In phase 2, EBRs treating synthetic WW and domestic WW also showed slightly different voltage production trends depending on the initially applied potential (Figure 3). In the case of the synthetic WW (Figure 3a), SE4 showed the highest voltage generation (290 ± 17 mV), followed by SE2 (210 ± 62 mV), SE3 (170 ± 24 mV), and SE1 (106 ± 14 mV). As seen in Figure 3a, in the case of domestic WW, a slightly different trend is observed. DE4 also exhibited the highest voltage generation (140 ± 25 mV), followed by DE1 (62 ± 38 mV), DE2 (25 ± 7 mV), and DE3 (18 ± 4 mV). In this study, regardless of WW type, it is expected to be advantageous to supply a potential of +0.1 V (vs. Ag/AgCl) for the start-up of EBR. Similarly, start-up time was reduced from 59 days to 35 days and current output was increased from 0.42 to 3 mA in EBR poised with +0.2 V (vs. Ag/AgCl) because of the increase in the driving force of substrate oxidation [10].
The power generation of EBR treating domestic WW was generally lower than that of EBR treating synthetic WW. This appears to have been limited by complex organic matter (e.g., non-biodegradable organics), low conductivity [15], inhibition of electron acceptors other than the anode [16], and competition with non-electroactive bacteria for organic matter utilization [17]. EBRs (70–75%) treating domestic WW showed lower COD removal than EBRs (89–93%) treating synthetic WW (Figure 3b). As COD removal increased, the voltage of the EBR using synthetic WW increased, but the voltage of the EBR using domestic WW decreased (Figure 4). This means that the COD removed in the EBR using synthetic WW might be utilized for electricity generation, but the COD removed in the EBR using domestic WW does not seem to be utilized well for electricity generation.
3.2. Anodic Microbial Community in EBRs Treating Synthetic WW
The anodic microbial community in the EBR treating synthetic WW differed in phase 1 and 2 depending on the initially applied potential (Figure 5a). PCA results based on DGGE profiles showed that the microbial communities of SE1, SE2, SE3, and SE4 were completely different in phase 1. In phase 2, the microbial communities of SE1, SE2, and SE3 were similarly shifted. However, the microbial community in SE4 did not significantly change (Figure 5b). This positive potential might contribute to the development of the electroactive biofilms.

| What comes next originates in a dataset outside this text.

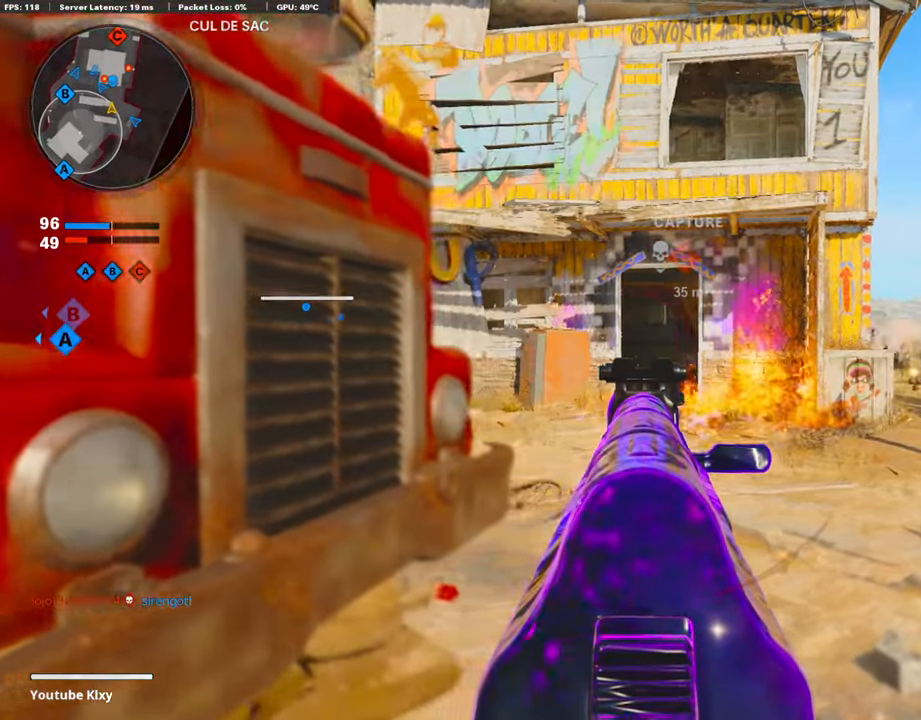
{"buttons": ["L2"], "left_stick": "up-left", "right_stick": "left", "events": [[67, "left_stick", "left"], [320, "L1", "up"], [320, "right_stick", "left"], [387, "L2", "down"], [488, "left_stick", "up-left"]]}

As bands S1, S2, S3, and S16 detected in the inoculum were also found in all EBRs, they were related to organic oxidation or fermentation. While other bands were strong only in EBRs, they were involved in electricity generation. However, in the microbial community analysis, both S7 and S8 were dominant in phase 1, whereas in phase 2, S7 was dominant in E1 and S8 in E4. S7, which appeared to be similar to Zoogloea sp., was strongly found in E1, which had the lowest electricity generation, so it is expected to be unrelated to electricity generation (Table 2). On the other hand, S8, similar to Geobacter sp., known as electroactive bacteria, is related to electricity generation because it was found in E4 with the highest electricity generation.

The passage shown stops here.